Cell body and flagellar agglutinins in Chlamydomonas reinhardtii: the cell body plasma membrane is a reservoir for agglutinins whose migration to the flagella is regulated by a functional barrier.

Fertilization in Chlamydomonas reinhardtii is initiated when gametes of opposite mating types adhere to each other via adhesion molecules (agglutinins) on their flagella. Adhesion leads to loss of active agglutinins from the flagella and recruitment of new agglutinins from a pool associated with the cell body. We have been interested in determining the precise cellular location of the pool and learning more about the relationship between agglutinins in the two domains. In the studies reported here we describe methods for purification of mt+ cell body agglutinins by use of ammonium sulfate precipitation, chromatography (molecular sieve, ion exchange, and hydrophobic interaction), and sucrose gradient centrifugation. About 90% of the total agglutinins were associated with the cell body and the remainder were on the flagella. Cell body agglutinins were indistinguishable from mt+ flagellar agglutinins by SDS-PAGE, elution properties on a hydrophobic interaction column, and in sedimentation properties on sucrose gradients. The nonadhesiveness of cell bodies suggested that the cell body agglutinins would be intracellular, but our results are not consistent with this interpretation. We have demonstrated that brief trypsin treatment of deflagellated gametes destroyed all of the cell body agglutinins and, in addition, we showed that the cell body agglutinins were accessible to surface iodination.
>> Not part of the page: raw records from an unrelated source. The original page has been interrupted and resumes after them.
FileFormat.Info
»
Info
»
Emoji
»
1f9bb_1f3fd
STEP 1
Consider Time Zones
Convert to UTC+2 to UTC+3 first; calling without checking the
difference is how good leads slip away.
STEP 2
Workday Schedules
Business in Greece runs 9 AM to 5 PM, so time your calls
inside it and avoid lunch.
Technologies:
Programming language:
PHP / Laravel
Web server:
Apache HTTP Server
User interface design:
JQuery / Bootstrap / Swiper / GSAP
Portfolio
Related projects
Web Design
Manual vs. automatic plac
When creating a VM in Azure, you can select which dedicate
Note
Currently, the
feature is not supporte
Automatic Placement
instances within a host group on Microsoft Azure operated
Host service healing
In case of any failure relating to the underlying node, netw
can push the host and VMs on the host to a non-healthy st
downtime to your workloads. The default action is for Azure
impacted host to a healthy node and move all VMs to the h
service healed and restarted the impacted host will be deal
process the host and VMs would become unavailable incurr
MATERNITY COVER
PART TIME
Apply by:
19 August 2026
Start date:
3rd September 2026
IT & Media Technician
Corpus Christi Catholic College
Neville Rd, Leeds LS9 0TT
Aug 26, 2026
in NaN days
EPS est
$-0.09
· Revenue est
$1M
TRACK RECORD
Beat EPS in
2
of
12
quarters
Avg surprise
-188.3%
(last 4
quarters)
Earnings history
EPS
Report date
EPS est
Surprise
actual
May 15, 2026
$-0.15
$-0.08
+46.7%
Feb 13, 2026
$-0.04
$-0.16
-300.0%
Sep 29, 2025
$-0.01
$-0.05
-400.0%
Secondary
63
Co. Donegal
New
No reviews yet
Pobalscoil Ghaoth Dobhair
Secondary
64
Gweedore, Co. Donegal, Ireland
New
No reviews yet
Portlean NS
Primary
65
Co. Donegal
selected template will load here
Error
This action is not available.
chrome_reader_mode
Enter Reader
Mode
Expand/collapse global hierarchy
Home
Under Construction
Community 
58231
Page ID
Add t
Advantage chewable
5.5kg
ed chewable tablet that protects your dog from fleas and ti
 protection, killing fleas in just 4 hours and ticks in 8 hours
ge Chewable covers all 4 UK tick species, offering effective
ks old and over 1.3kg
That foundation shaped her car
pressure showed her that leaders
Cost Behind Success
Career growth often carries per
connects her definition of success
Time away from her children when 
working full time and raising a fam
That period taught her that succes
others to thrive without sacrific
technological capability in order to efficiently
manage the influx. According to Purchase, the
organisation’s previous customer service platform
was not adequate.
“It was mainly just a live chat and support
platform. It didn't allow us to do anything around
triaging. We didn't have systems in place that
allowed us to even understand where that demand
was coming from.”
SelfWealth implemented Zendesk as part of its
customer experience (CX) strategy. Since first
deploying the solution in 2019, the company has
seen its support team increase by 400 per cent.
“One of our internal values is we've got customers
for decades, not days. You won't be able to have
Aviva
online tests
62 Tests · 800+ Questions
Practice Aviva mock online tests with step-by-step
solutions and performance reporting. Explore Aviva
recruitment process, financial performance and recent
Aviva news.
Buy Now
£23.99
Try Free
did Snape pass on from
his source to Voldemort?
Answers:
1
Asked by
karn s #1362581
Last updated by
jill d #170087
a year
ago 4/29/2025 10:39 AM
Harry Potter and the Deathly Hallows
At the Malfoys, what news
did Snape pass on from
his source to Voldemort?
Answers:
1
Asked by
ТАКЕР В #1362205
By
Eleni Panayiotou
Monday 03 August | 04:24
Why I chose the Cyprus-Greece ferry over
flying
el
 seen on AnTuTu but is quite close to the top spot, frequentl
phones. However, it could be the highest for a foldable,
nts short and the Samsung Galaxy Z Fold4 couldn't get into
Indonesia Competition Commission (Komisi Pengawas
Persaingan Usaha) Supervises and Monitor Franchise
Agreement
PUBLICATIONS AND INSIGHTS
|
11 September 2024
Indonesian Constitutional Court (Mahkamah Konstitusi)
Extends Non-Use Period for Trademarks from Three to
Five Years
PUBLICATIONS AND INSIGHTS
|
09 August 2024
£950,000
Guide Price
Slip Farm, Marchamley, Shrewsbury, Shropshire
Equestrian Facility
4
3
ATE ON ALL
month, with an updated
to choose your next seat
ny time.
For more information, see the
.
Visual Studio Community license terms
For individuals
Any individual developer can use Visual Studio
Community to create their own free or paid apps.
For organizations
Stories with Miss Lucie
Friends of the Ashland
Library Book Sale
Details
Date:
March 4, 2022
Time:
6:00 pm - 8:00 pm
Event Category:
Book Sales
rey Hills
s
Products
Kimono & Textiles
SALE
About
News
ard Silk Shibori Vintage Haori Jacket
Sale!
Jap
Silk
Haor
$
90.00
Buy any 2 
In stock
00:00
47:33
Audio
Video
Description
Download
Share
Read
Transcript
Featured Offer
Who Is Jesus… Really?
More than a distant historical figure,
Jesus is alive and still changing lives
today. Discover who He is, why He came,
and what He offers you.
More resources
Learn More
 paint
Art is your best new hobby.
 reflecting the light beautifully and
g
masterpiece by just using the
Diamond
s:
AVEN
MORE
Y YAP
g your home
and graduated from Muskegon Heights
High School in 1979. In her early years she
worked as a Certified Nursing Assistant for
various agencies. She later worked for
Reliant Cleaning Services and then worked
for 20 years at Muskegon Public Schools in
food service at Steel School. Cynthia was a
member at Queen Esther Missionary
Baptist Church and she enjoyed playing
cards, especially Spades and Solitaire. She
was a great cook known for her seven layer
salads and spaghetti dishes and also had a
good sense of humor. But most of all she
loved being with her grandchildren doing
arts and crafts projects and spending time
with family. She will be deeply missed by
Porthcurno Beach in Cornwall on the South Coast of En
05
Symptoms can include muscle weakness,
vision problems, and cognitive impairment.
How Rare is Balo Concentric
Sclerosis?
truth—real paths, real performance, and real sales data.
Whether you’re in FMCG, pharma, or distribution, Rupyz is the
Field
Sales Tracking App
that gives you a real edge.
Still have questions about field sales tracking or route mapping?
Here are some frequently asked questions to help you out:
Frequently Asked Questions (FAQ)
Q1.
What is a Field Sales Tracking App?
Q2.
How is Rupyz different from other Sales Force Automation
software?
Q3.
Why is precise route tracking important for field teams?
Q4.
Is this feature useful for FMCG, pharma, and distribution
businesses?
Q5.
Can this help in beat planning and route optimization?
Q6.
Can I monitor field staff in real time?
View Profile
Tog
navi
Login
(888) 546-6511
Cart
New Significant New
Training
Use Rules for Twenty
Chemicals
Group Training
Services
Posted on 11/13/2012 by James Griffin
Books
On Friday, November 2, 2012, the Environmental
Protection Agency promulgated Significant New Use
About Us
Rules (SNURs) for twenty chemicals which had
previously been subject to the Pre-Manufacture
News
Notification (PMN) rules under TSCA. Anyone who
These results indicated that C. reinhardtii agglutinins have a novel cellular disposition: active agglutinins, representing approximately 10% of the total cellular agglutinins, are found only on the flagella, whereas the remaining 90% of these molecules are on the external surface of the cell body plasma membrane in a nonfunctional form. This segregation of cell adhesion molecules into distinct membrane domains before gametic interactions has been demonstrated in sperm of multicellular organisms and may be a common mechanism for sequestering these critical molecules until gametes are activated for fusion. In experiments in which surface-iodinated cell bodies were permitted to regenerate new flagella, we found that the agglutinins (as well as the 350,000 Mr, major flagellar membrane protein) on the newly regenerated flagella were iodinated. These results indicate that proteins destined for the flagella can reside on the external surface of the cell body plasma membrane and are recruited onto newly forming flagella as well as onto preexisting flagella during fertilization.